» **Quoted passage**

+---+

NRPLUS MEMBER ARTICLE O n July 4, Kanye West announced on Twitter his intention to seek the highest office in the land. It’s not clear what we should make of this. Internet commentators unleashed a biblical deluge of “late registration” puns, pointing out that Mr. West has missed the deadline to make it onto the presidential ballot in at least six states, with the deadline for seven other states coming up in July. It also appears that he has yet to file the requisite paperwork with the Federal Elections Commission. Consequently, most people (though not Elon Musk, apparently) seem to be taking the announcement with a large grain of salt. Some have even put it down to shameless self-promotion, with Kanye’s next album and his new Gap fashion line set for upcoming release. Whatever the case may be — and who can really say, this is Kanye we’re talking about, after all — there is a broader point to be made about the encroachment of celebrity culture into the electoral landscape.
President Trump is the most obvious example. For years, he was beamed into our living-rooms, presiding over the rat-race of American capitalism as the King of the Hill, the incarnation of the success that every sharp-elbowed would-be entrepreneur aspired to. The Apprentice sold Trump to the viewing public as an all-American amalgam of Gordon Gecko and Obi-Wan Kenobi, and it was perhaps naïve for so many to imagine in 2016 that the image created in those years of reality-TV stardom would have no bearing on his electoral chances once he threw his hat into the ring.
We all know by now that the line between politics and entertainment has become increasingly blurred. Fictional shows and news networks measure themselves by the same standard: ratings. After the 2016 election, CNN CEO Jeff Zucker even entertained the notion that his network was partially responsible for the result because of its monomaniacal coverage of the Trump campaign. Whether or not that’s true, any analysis of the last presidential election certainly has to take into account the fact that Trump is always appointment viewing.

+---+

» **Excerpted records**
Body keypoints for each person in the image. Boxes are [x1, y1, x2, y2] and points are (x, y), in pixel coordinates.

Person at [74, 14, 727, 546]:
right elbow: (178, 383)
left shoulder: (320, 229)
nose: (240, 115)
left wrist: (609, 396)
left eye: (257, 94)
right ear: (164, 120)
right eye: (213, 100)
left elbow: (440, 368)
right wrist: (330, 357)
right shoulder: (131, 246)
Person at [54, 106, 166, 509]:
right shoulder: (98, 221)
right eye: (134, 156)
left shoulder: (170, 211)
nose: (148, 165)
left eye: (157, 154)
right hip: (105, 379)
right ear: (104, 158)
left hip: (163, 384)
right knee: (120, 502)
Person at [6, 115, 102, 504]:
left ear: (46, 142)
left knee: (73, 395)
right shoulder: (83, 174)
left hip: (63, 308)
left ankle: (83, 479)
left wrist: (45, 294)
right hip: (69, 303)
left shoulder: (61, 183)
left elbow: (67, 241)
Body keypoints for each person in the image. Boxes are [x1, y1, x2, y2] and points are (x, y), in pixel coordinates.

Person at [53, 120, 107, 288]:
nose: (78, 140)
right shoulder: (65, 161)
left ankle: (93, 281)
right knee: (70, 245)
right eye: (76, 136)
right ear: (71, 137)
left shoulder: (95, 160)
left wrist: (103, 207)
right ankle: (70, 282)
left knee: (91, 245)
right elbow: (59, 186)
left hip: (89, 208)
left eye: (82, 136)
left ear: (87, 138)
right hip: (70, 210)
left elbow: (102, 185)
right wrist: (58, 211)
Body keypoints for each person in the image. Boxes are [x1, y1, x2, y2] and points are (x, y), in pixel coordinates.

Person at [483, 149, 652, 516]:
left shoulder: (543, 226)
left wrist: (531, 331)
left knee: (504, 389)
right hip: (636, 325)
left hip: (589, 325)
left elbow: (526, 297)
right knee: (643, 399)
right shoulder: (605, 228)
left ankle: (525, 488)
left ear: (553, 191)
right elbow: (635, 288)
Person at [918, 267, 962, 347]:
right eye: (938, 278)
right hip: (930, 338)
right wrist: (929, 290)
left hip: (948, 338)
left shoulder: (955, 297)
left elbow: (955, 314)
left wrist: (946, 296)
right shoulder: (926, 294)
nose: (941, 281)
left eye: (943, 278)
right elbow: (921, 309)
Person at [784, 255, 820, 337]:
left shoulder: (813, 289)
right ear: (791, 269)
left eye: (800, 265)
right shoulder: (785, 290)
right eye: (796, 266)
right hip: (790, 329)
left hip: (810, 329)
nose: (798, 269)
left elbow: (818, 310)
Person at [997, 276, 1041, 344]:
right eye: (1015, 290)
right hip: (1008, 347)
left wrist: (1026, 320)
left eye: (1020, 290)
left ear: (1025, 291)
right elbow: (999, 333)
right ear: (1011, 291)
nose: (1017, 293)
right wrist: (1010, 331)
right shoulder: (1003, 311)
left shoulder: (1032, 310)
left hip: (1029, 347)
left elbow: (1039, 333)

+---+

» **Required tasks**
- A) Repeat a passage from the article on celebrity culture in elections word for word, beginning at the words "President Trump is" and stopping after "into the ring.".
- B) Pick up the article on celebrity culture in elections after its final sentence and write what comes next.

» **Results for the exercise**
- A)
President Trump is the most obvious example. For years, he was beamed into our living-rooms, presiding over the rat-race of American capitalism as the King of the Hill, the incarnation of the success that every sharp-elbowed would-be entrepreneur aspired to. The Apprentice sold Trump to the viewing public as an all-American amalgam of Gordon Gecko and Obi-Wan Kenobi, and it was perhaps naïve for so many to imagine in 2016 that the image created in those years of reality-TV stardom would have no bearing on his electoral chances once he threw his hat into the ring.

- B)
It could be argued that being good on television has been a sine qua non for presidential candidates since the Kennedy–Nixon debates of 1960. But even so, entertainment value has risen exponentially on the list of desirable attributes for politicians since then. The way Americans talk about candidates for high office in 2020 resembles nothing so much as amateur film criticism: “I don’t feel like I can identify with him,” “her story is very compelling,” “he’s just not connecting with the audience.” Of course, theater has always played an important role in politics, but why does it increasingly feel as if this role is the starring one?
Those inclined to reduce social and political events to material factors will probably be content to note the stunning multiplication of screens in American households in recent years and leave it at that. We are all watching more television, more YouTube, more Twitter clips than we were before, and so it is natural that the long-standing desire for entertainment in politics has become magnified. The television is, according to this reading of the facts, like the gun left on the mantlepiece in Act I of Nabokov’s play; by Act III of the digital revolution, we were bound to use it for something important, like choosing a president.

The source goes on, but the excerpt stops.